# [Provided entries]
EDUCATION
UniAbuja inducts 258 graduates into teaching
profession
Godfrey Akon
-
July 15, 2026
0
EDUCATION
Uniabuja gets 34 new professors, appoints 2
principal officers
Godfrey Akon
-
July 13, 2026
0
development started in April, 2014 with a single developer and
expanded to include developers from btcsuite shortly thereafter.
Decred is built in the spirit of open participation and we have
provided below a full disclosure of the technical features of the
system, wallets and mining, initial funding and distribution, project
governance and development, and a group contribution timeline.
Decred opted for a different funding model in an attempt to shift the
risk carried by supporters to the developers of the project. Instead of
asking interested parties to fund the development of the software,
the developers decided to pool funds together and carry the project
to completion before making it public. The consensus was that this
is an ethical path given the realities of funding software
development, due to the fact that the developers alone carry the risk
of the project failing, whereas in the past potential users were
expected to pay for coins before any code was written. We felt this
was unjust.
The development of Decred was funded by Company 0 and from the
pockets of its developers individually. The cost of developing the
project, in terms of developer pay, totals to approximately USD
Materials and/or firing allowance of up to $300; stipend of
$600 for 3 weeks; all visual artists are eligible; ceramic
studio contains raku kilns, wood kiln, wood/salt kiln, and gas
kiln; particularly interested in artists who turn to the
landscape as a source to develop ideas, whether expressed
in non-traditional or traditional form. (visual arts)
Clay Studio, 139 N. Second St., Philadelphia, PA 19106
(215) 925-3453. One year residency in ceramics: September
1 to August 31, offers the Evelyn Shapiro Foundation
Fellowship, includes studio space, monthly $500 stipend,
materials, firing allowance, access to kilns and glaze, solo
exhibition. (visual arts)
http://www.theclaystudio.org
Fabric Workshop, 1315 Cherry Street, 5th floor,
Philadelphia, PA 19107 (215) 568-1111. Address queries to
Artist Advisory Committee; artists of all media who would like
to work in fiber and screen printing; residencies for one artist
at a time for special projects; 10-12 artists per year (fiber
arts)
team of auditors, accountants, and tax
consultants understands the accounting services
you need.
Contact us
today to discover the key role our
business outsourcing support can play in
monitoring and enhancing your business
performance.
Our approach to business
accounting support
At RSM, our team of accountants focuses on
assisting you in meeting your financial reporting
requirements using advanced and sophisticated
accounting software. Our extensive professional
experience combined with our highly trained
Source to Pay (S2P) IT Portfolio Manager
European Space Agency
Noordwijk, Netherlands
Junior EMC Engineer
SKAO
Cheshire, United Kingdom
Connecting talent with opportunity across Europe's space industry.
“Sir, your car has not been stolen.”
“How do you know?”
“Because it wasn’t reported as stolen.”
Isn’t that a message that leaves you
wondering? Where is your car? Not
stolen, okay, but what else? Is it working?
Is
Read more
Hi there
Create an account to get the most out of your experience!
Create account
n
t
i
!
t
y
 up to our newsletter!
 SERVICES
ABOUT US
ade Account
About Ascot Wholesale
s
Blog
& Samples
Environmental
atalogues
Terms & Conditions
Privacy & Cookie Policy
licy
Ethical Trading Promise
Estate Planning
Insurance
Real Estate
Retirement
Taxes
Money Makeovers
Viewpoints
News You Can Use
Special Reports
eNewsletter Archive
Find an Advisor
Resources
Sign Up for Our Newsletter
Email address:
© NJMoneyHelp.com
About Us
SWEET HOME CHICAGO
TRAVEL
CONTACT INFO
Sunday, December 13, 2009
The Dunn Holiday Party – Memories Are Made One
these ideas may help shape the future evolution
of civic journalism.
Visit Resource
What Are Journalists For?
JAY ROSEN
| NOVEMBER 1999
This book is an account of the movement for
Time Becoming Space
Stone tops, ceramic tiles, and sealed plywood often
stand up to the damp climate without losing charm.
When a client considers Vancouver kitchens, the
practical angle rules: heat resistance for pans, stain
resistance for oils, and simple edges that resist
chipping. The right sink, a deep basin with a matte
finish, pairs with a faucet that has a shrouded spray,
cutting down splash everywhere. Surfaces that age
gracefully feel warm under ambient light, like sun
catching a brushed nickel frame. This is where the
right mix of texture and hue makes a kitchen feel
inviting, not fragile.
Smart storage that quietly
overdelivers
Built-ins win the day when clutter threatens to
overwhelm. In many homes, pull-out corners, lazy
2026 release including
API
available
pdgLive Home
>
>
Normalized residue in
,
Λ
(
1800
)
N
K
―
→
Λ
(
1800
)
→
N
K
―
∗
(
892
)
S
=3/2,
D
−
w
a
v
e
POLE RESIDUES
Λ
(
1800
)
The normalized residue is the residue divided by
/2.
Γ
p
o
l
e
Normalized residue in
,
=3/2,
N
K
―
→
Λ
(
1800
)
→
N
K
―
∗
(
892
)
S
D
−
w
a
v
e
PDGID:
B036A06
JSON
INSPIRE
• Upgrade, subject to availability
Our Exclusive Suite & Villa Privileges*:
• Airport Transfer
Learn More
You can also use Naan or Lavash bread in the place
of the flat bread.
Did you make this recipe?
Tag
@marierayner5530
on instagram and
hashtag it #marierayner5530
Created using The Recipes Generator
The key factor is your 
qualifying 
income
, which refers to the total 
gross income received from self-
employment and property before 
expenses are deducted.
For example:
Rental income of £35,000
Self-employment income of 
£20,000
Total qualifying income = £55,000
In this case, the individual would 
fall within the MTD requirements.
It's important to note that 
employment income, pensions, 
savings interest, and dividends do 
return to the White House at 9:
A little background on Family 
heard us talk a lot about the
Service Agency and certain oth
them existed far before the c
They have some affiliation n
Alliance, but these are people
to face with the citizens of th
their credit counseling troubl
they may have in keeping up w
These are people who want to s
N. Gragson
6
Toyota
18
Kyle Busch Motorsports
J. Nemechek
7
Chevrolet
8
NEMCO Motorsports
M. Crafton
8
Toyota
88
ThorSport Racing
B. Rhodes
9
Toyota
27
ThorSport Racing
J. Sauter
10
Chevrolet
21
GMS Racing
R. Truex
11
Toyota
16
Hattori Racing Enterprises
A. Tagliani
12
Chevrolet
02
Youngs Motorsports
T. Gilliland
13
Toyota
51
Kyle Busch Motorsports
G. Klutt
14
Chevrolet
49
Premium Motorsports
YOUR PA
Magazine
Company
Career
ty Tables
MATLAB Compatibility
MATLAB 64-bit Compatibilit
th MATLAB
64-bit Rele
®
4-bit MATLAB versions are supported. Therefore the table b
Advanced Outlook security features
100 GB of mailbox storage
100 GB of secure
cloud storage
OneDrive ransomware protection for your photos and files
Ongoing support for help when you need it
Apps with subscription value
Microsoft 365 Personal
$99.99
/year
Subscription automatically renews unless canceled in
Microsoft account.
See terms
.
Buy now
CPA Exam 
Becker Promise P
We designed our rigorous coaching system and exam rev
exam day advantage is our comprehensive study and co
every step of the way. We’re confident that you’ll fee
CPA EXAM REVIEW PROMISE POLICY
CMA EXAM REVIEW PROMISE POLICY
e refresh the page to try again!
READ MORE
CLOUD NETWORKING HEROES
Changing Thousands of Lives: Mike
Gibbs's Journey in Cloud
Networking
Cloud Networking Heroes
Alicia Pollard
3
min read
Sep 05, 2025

# [Exercise requirements]
Return all lines from the material that contain "stipend".

# [Task output]
Materials and/or firing allowance of up to $300; stipend of
Fellowship, includes studio space, monthly $500 stipend,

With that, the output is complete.